[edit]
No-regret learning with high-probability in adversarial Markov decision processes
Proceedings of the Thirty-Seventh Conference on Uncertainty in Artificial Intelligence, PMLR 161:992-1001, 2021.
Abstract
In a variety of problems, a decision-maker is unaware of the loss function associated with a task, yet it has to minimize this unknown loss in order to accomplish the task. Furthermore, the decision-maker’s task may evolve, resulting in a varying loss function. In this setting, we explore sequential decision-making problems modeled by adversarial Markov decision processes, where the loss function may arbitrarily change at every time step. We consider the bandit feedback scenario, where the agent observes only the loss corresponding to its actions. We propose an algorithm, called online relative-entropy policy search with implicit exploration, that achieves a sublinear regret not only in expectation but, more importantly, with high probability.
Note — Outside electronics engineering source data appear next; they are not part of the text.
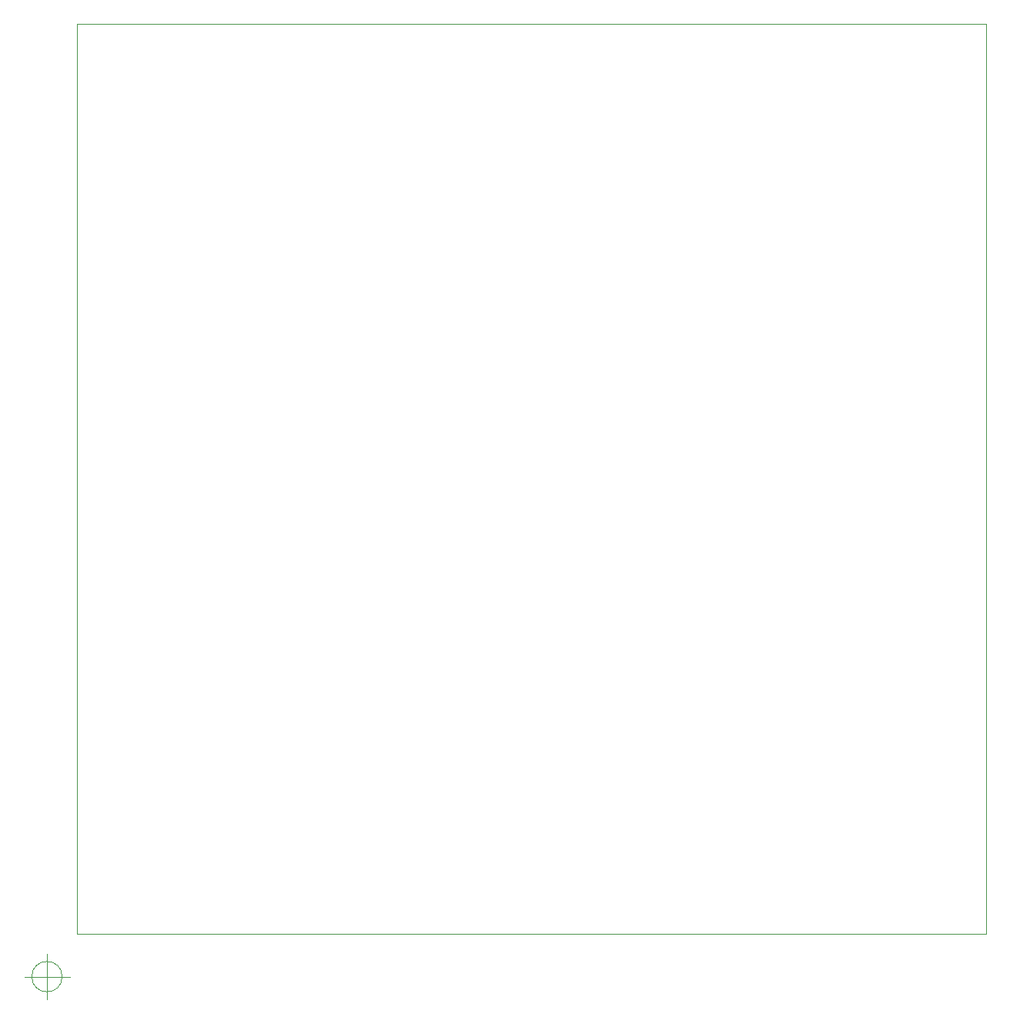
<source format=gm1>
G04 #@! TF.GenerationSoftware,KiCad,Pcbnew,(6.0.1)*
G04 #@! TF.CreationDate,2023-03-10T14:23:20+00:00*
G04 #@! TF.ProjectId,training_board_v02,74726169-6e69-46e6-975f-626f6172645f,rev?*
G04 #@! TF.SameCoordinates,Original*
G04 #@! TF.FileFunction,Profile,NP*
%FSLAX46Y46*%
G04 Gerber Fmt 4.6, Leading zero omitted, Abs format (unit mm)*
G04 Created by KiCad (PCBNEW (6.0.1)) date 2023-03-10 14:23:20*
%MOMM*%
%LPD*%
G01*
G04 APERTURE LIST*
G04 #@! TA.AperFunction,Profile*
%ADD10C,0.050000*%
G04 #@! TD*
G04 APERTURE END LIST*
D10*
X137500000Y-20500000D02*
X37500000Y-20500000D01*
X137500000Y-120500000D02*
X137500000Y-20500000D01*
X37500000Y-120500000D02*
X137500000Y-120500000D01*
X37500000Y-20500000D02*
X37500000Y-120500000D01*
X35902666Y-125166000D02*
G75*
G03*
X35902666Y-125166000I-1666666J0D01*
G01*
X31736000Y-125166000D02*
X36736000Y-125166000D01*
X34236000Y-122666000D02*
X34236000Y-127666000D01*
M02*

</source>
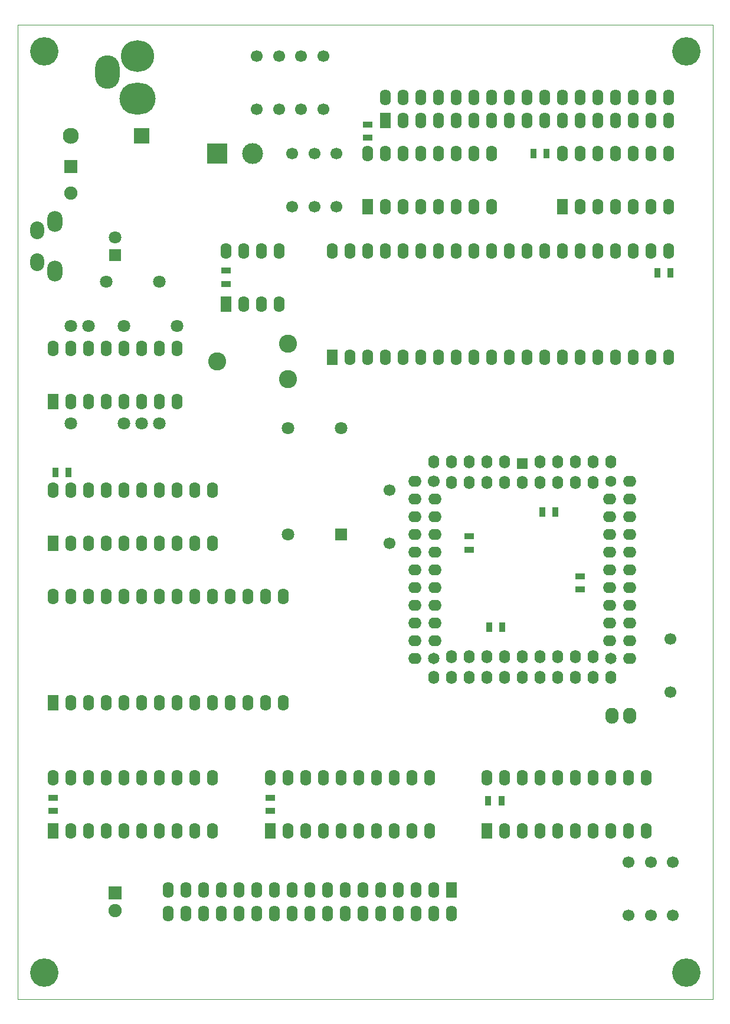
<source format=gbs>
G04 (created by PCBNEW (2013-07-07 BZR 4022)-stable) date 19/03/2022 16:48:30*
%MOIN*%
G04 Gerber Fmt 3.4, Leading zero omitted, Abs format*
%FSLAX34Y34*%
G01*
G70*
G90*
G04 APERTURE LIST*
%ADD10C,0.00590551*%
%ADD11C,0.00393701*%
%ADD12O,0.189X0.177165*%
%ADD13O,0.204724X0.177165*%
%ADD14O,0.137795X0.189*%
%ADD15O,0.0866142X0.11811*%
%ADD16O,0.0787402X0.1*%
%ADD17R,0.0629921X0.0905512*%
%ADD18O,0.0629921X0.0905512*%
%ADD19C,0.0669291*%
%ADD20C,0.0708661*%
%ADD21R,0.0629921X0.0629921*%
%ADD22O,0.0629921X0.0748031*%
%ADD23O,0.0748031X0.0629921*%
%ADD24C,0.0649606*%
%ADD25C,0.0629921*%
%ADD26R,0.062X0.09*%
%ADD27O,0.062X0.09*%
%ADD28R,0.0708661X0.0708661*%
%ADD29R,0.035X0.055*%
%ADD30R,0.055X0.035*%
%ADD31C,0.0905512*%
%ADD32R,0.0905512X0.0905512*%
%ADD33R,0.0748031X0.0748031*%
%ADD34C,0.0748031*%
%ADD35C,0.102362*%
%ADD36R,0.11811X0.11811*%
%ADD37C,0.11811*%
%ADD38C,0.16*%
%ADD39O,0.0748031X0.0905512*%
G04 APERTURE END LIST*
G54D10*
G54D11*
X39250Y55000D02*
X0Y55000D01*
X0Y0D02*
X39250Y0D01*
X0Y0D02*
X0Y55000D01*
X39250Y55000D02*
X39250Y0D01*
G54D12*
X6750Y53250D03*
G54D13*
X6750Y50850D03*
G54D14*
X5050Y52350D03*
G54D15*
X2100Y41100D03*
G54D16*
X1100Y41600D03*
X1100Y43400D03*
G54D15*
X2100Y43900D03*
G54D17*
X24500Y6157D03*
G54D18*
X24500Y4842D03*
X23500Y6157D03*
X23500Y4842D03*
X22500Y6157D03*
X22500Y4842D03*
X21500Y6157D03*
X21500Y4842D03*
X20500Y6157D03*
X20500Y4842D03*
X19500Y6157D03*
X19500Y4842D03*
X18500Y6157D03*
X18500Y4842D03*
X17500Y6157D03*
X17500Y4842D03*
X16500Y6157D03*
X16500Y4842D03*
X15500Y6157D03*
X15500Y4842D03*
X14500Y6157D03*
X14500Y4842D03*
X13500Y6157D03*
X13500Y4842D03*
X12500Y6157D03*
X12500Y4842D03*
X11500Y6157D03*
X11500Y4842D03*
X10500Y6157D03*
X10500Y4842D03*
X9500Y6157D03*
X9500Y4842D03*
X8500Y6157D03*
X8500Y4842D03*
G54D17*
X20750Y49592D03*
G54D18*
X20750Y50907D03*
X21750Y49592D03*
X21750Y50907D03*
X22750Y49592D03*
X22750Y50907D03*
X23750Y49592D03*
X23750Y50907D03*
X24750Y49592D03*
X24750Y50907D03*
X25750Y49592D03*
X25750Y50907D03*
X26750Y49592D03*
X26750Y50907D03*
X27750Y49592D03*
X27750Y50907D03*
X28750Y49592D03*
X28750Y50907D03*
X29750Y49592D03*
X29750Y50907D03*
X30750Y49592D03*
X30750Y50907D03*
X31750Y49592D03*
X31750Y50907D03*
X32750Y49592D03*
X32750Y50907D03*
X33750Y49592D03*
X33750Y50907D03*
X34750Y49592D03*
X34750Y50907D03*
X35750Y49592D03*
X35750Y50907D03*
X36750Y49592D03*
X36750Y50907D03*
G54D19*
X16750Y44750D03*
X16750Y47750D03*
G54D20*
X9000Y38000D03*
X6000Y38000D03*
X3000Y32500D03*
X6000Y32500D03*
X8000Y40500D03*
X5000Y40500D03*
G54D19*
X13500Y53250D03*
X13500Y50250D03*
X14750Y53250D03*
X14750Y50250D03*
X16000Y53250D03*
X16000Y50250D03*
X17250Y53250D03*
X17250Y50250D03*
G54D21*
X28500Y30250D03*
G54D22*
X28500Y29171D03*
X27500Y30328D03*
X27500Y29171D03*
X26500Y30328D03*
X26500Y29171D03*
X25500Y30328D03*
X25500Y29171D03*
X24500Y30328D03*
X24500Y29171D03*
X23500Y30328D03*
G54D23*
X22421Y29250D03*
G54D19*
X23500Y29250D03*
G54D23*
X22421Y28250D03*
X23578Y28250D03*
X22421Y27250D03*
X23578Y27250D03*
X22421Y26250D03*
X23578Y26250D03*
X22421Y25250D03*
X23578Y25250D03*
X22421Y24250D03*
X23578Y24250D03*
X22421Y23250D03*
X23578Y23250D03*
X22421Y22250D03*
X23578Y22250D03*
X22421Y21250D03*
X23578Y21250D03*
X22421Y20250D03*
X23578Y20250D03*
X22421Y19250D03*
G54D22*
X23500Y18171D03*
G54D24*
X23500Y19250D03*
G54D22*
X24500Y18171D03*
X24500Y19328D03*
X25500Y18171D03*
X25500Y19328D03*
X26500Y18171D03*
X26500Y19328D03*
X27500Y18171D03*
X27500Y19328D03*
X28500Y18171D03*
X28500Y19328D03*
X29500Y18171D03*
X29500Y19328D03*
X30500Y18171D03*
X30500Y19328D03*
X31500Y18171D03*
X31500Y19328D03*
X32500Y18171D03*
X32500Y19328D03*
X33500Y18171D03*
G54D23*
X34578Y19250D03*
G54D24*
X33500Y19250D03*
G54D23*
X34578Y20250D03*
X33421Y20250D03*
X34578Y21250D03*
X33421Y21250D03*
X34578Y22250D03*
X33421Y22250D03*
X34578Y23250D03*
X33421Y23250D03*
X34578Y24250D03*
X33421Y24250D03*
X34578Y25250D03*
X33421Y25250D03*
X34578Y26250D03*
X33421Y26250D03*
X34578Y27250D03*
X33421Y27250D03*
X34578Y28250D03*
X33421Y28250D03*
X34578Y29250D03*
G54D22*
X33500Y30328D03*
G54D25*
X33500Y29250D03*
G54D22*
X32500Y30328D03*
X32500Y29171D03*
X31500Y30328D03*
X31500Y29171D03*
X30500Y30328D03*
X30500Y29171D03*
X29500Y30328D03*
X29500Y29171D03*
G54D26*
X11750Y39250D03*
G54D27*
X12750Y39250D03*
X13750Y39250D03*
X14750Y39250D03*
X14750Y42250D03*
X13750Y42250D03*
X12750Y42250D03*
X11750Y42250D03*
G54D26*
X17750Y36250D03*
G54D27*
X18750Y36250D03*
X19750Y36250D03*
X20750Y36250D03*
X21750Y36250D03*
X22750Y36250D03*
X23750Y36250D03*
X24750Y36250D03*
X25750Y36250D03*
X26750Y36250D03*
X27750Y36250D03*
X28750Y36250D03*
X29750Y36250D03*
X30750Y36250D03*
X31750Y36250D03*
X32750Y36250D03*
X33750Y36250D03*
X34750Y36250D03*
X35750Y36250D03*
X36750Y36250D03*
X36750Y42250D03*
X35750Y42250D03*
X34750Y42250D03*
X33750Y42250D03*
X32750Y42250D03*
X31750Y42250D03*
X30750Y42250D03*
X29750Y42250D03*
X28750Y42250D03*
X27750Y42250D03*
X26750Y42250D03*
X25750Y42250D03*
X24750Y42250D03*
X23750Y42250D03*
X22750Y42250D03*
X21750Y42250D03*
X20750Y42250D03*
X19750Y42250D03*
X18750Y42250D03*
X17750Y42250D03*
G54D26*
X2000Y16750D03*
G54D27*
X3000Y16750D03*
X4000Y16750D03*
X5000Y16750D03*
X6000Y16750D03*
X7000Y16750D03*
X8000Y16750D03*
X9000Y16750D03*
X10000Y16750D03*
X11000Y16750D03*
X12000Y16750D03*
X13000Y16750D03*
X14000Y16750D03*
X15000Y16750D03*
X15000Y22750D03*
X14000Y22750D03*
X13000Y22750D03*
X12000Y22750D03*
X11000Y22750D03*
X10000Y22750D03*
X9000Y22750D03*
X8000Y22750D03*
X7000Y22750D03*
X6000Y22750D03*
X5000Y22750D03*
X4000Y22750D03*
X3000Y22750D03*
X2000Y22750D03*
G54D26*
X26500Y9500D03*
G54D27*
X27500Y9500D03*
X28500Y9500D03*
X29500Y9500D03*
X30500Y9500D03*
X31500Y9500D03*
X32500Y9500D03*
X33500Y9500D03*
X34500Y9500D03*
X35500Y9500D03*
X35500Y12500D03*
X34500Y12500D03*
X33500Y12500D03*
X32500Y12500D03*
X31500Y12500D03*
X30500Y12500D03*
X29500Y12500D03*
X28500Y12500D03*
X27500Y12500D03*
X26500Y12500D03*
G54D26*
X2000Y9500D03*
G54D27*
X3000Y9500D03*
X4000Y9500D03*
X5000Y9500D03*
X6000Y9500D03*
X7000Y9500D03*
X8000Y9500D03*
X9000Y9500D03*
X10000Y9500D03*
X11000Y9500D03*
X11000Y12500D03*
X10000Y12500D03*
X9000Y12500D03*
X8000Y12500D03*
X7000Y12500D03*
X6000Y12500D03*
X5000Y12500D03*
X4000Y12500D03*
X3000Y12500D03*
X2000Y12500D03*
G54D26*
X14250Y9500D03*
G54D27*
X15250Y9500D03*
X16250Y9500D03*
X17250Y9500D03*
X18250Y9500D03*
X19250Y9500D03*
X20250Y9500D03*
X21250Y9500D03*
X22250Y9500D03*
X23250Y9500D03*
X23250Y12500D03*
X22250Y12500D03*
X21250Y12500D03*
X20250Y12500D03*
X19250Y12500D03*
X18250Y12500D03*
X17250Y12500D03*
X16250Y12500D03*
X15250Y12500D03*
X14250Y12500D03*
G54D26*
X2000Y25750D03*
G54D27*
X3000Y25750D03*
X4000Y25750D03*
X5000Y25750D03*
X6000Y25750D03*
X7000Y25750D03*
X8000Y25750D03*
X9000Y25750D03*
X10000Y25750D03*
X11000Y25750D03*
X11000Y28750D03*
X10000Y28750D03*
X9000Y28750D03*
X8000Y28750D03*
X7000Y28750D03*
X6000Y28750D03*
X5000Y28750D03*
X4000Y28750D03*
X3000Y28750D03*
X2000Y28750D03*
G54D26*
X19750Y44750D03*
G54D27*
X20750Y44750D03*
X21750Y44750D03*
X22750Y44750D03*
X23750Y44750D03*
X24750Y44750D03*
X25750Y44750D03*
X26750Y44750D03*
X26750Y47750D03*
X25750Y47750D03*
X24750Y47750D03*
X23750Y47750D03*
X22750Y47750D03*
X21750Y47750D03*
X20750Y47750D03*
X19750Y47750D03*
G54D26*
X2000Y33750D03*
G54D27*
X3000Y33750D03*
X4000Y33750D03*
X5000Y33750D03*
X6000Y33750D03*
X7000Y33750D03*
X8000Y33750D03*
X9000Y33750D03*
X9000Y36750D03*
X8000Y36750D03*
X7000Y36750D03*
X6000Y36750D03*
X5000Y36750D03*
X4000Y36750D03*
X3000Y36750D03*
X2000Y36750D03*
G54D26*
X30750Y44750D03*
G54D27*
X31750Y44750D03*
X32750Y44750D03*
X33750Y44750D03*
X34750Y44750D03*
X35750Y44750D03*
X36750Y44750D03*
X36750Y47750D03*
X35750Y47750D03*
X34750Y47750D03*
X33750Y47750D03*
X32750Y47750D03*
X31750Y47750D03*
X30750Y47750D03*
G54D28*
X5500Y42000D03*
G54D20*
X5500Y43000D03*
X8000Y32500D03*
X7000Y32500D03*
X3000Y38000D03*
X4000Y38000D03*
G54D28*
X18250Y26250D03*
G54D20*
X15250Y26250D03*
X15250Y32250D03*
X18250Y32250D03*
G54D19*
X18000Y44750D03*
X18000Y47750D03*
G54D29*
X36125Y41000D03*
X36875Y41000D03*
X26625Y21000D03*
X27375Y21000D03*
G54D30*
X25500Y25375D03*
X25500Y26125D03*
X31750Y23875D03*
X31750Y23125D03*
G54D29*
X29625Y27500D03*
X30375Y27500D03*
G54D31*
X3000Y48750D03*
G54D32*
X7000Y48750D03*
G54D33*
X3000Y47000D03*
G54D34*
X3000Y45500D03*
G54D30*
X14250Y11375D03*
X14250Y10625D03*
X2000Y11375D03*
X2000Y10625D03*
X11750Y41125D03*
X11750Y40375D03*
G54D29*
X2125Y29750D03*
X2875Y29750D03*
G54D35*
X15250Y35000D03*
X11250Y36000D03*
X15250Y37000D03*
G54D36*
X11250Y47750D03*
G54D37*
X13250Y47750D03*
G54D38*
X1500Y53500D03*
X37750Y53500D03*
X37750Y1500D03*
X1500Y1500D03*
G54D19*
X35750Y4750D03*
X35750Y7750D03*
X37000Y4750D03*
X37000Y7750D03*
X34500Y7750D03*
X34500Y4750D03*
G54D30*
X19750Y48625D03*
X19750Y49375D03*
G54D29*
X29875Y47750D03*
X29125Y47750D03*
G54D33*
X5500Y6000D03*
G54D34*
X5500Y5000D03*
G54D29*
X26575Y11200D03*
X27325Y11200D03*
G54D19*
X21000Y25750D03*
X21000Y28750D03*
X15500Y47750D03*
X15500Y44750D03*
X36850Y20350D03*
X36850Y17350D03*
G54D39*
X34550Y16000D03*
X33550Y16000D03*
M02*

</source>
In particular, we prove that by employing an optimistically biased loss estimator, the proposed algorithm achieves a regret of $\tilde{\mathcal{O}}((T|\act||\st|)^{\pp} \sqrt{\tau})$, where $|\st|$ is the number of states, $|\act|$ is the number of actions, $\tau$ is the mixing time, and $T$ is the time horizon. To our knowledge, the proposed algorithm is the first scheme that enjoys such high-probability regret bounds for general adversarial Markov decision processes under the presence of bandit feedback.